Sur les frais du litige :
Mme C… a obtenu le bénéfice de l’aide juridictionnelle. Par suite, son avocate peut se prévaloir des dispositions des articles L. 761-1 du code de justice administrative et 37 de la loi du 10 juillet 1991. Il y a lieu, dans les circonstances de l’espèce, et sous réserve que Me Lévi-Cyferman, avocate de Mme C…, renonce à percevoir la somme correspondant à la part contributive de l’État, de mettre à la charge de l’Etat le versement à Me Lévi-Cyferman de la somme de 1 200 euros.
D E C I D E :
Article 1er : L’arrêté de la préfète de Meurthe-et-Moselle en date du 9 novembre 2024 est annulé.
Article 2 : Il est enjoint au préfet de Meurthe-et-Moselle de réexaminer la situation de Mme C… dans un délai de deux mois à compter de la notification du présent jugement et dans lui remettre sans délai une autorisation provisoire de séjour.
Article 3 : L’Etat versera à Me Lévi-Cyferman la somme de 1 200 euros au titre de l’article L. 761-1 du code de justice administrative et de l’article 37 de la loi du 10 juillet 1991, sous réserve que Me Lévi-Cyferman renonce à percevoir la part contributive de l’Etat à la mission d’aide juridictionnelle.
Article 4 : Le surplus des conclusions de la requête de Mme C… est rejeté.
Article 5 : Le présent jugement sera notifié à Mme A… C…, au préfet de Meurthe-et-Moselle et à Me Lévi-Cyferman.

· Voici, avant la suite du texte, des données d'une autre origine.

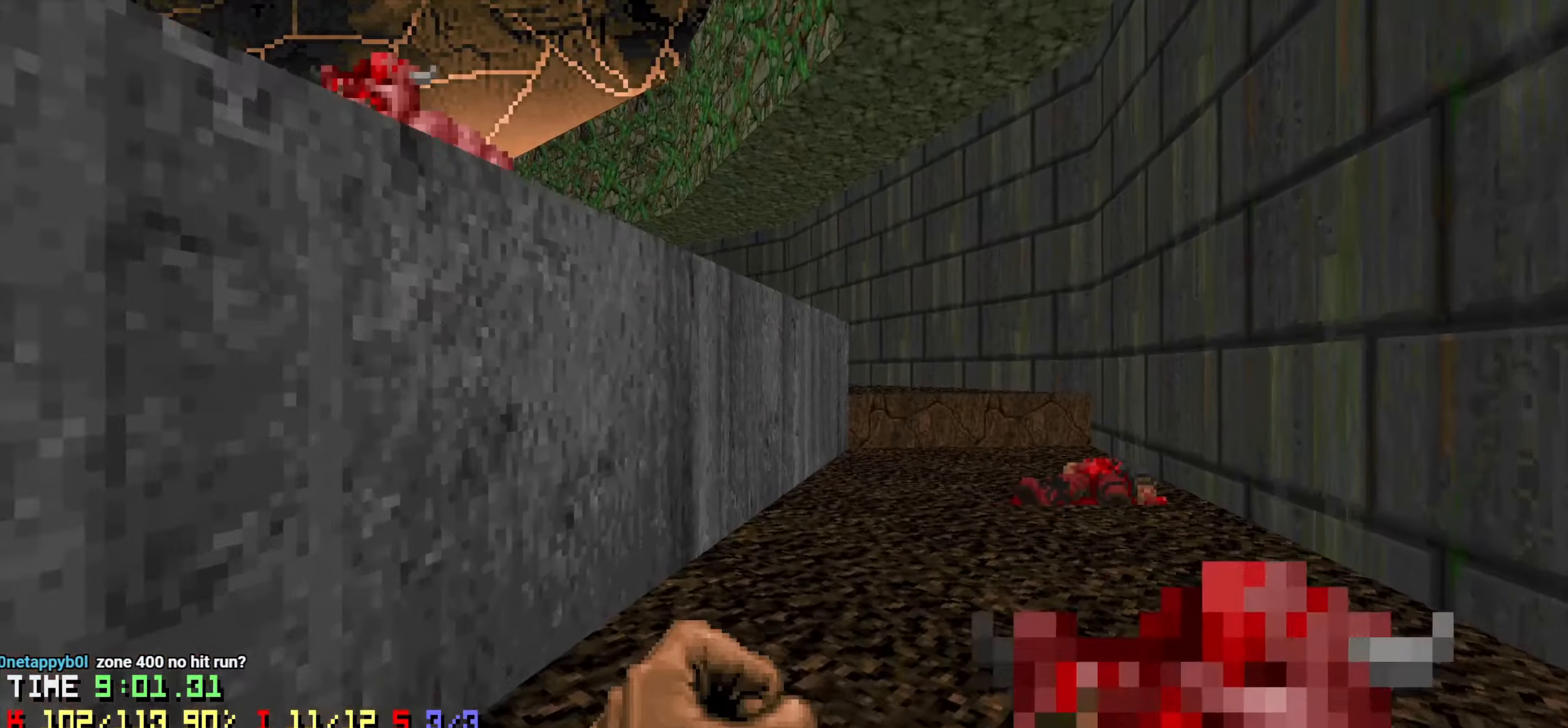
{"keys": ["d", "w"], "mouse": [], "mouse_move": "left", "events": [[50, "d", "down"], [200, "w", "down"], [233, "d", "up"], [383, "d", "down"], [383, "w", "up"], [466, "w", "down"]]}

Délibéré après l’audience du 26 août 2025, à laquelle siégeaient :
M. Coudert, président,
Mme Milin-Rance, première conseillère,
Mme Grandjean, première conseillère.
Rendu public par mise à disposition au greffe le 16 septembre 2025.
La rapporteure,
F. Milin-Rance
Le président,
B. Coudert
La greffière,
I. Varlet
La République mande et ordonne au préfet de Meurthe-et-Moselle, en ce qui le concerne, ou à tous commissaires de justice à ce requis, en ce qui concerne les voies de droit commun contre les parties privées, de pourvoir à l’exécution de la présente décision.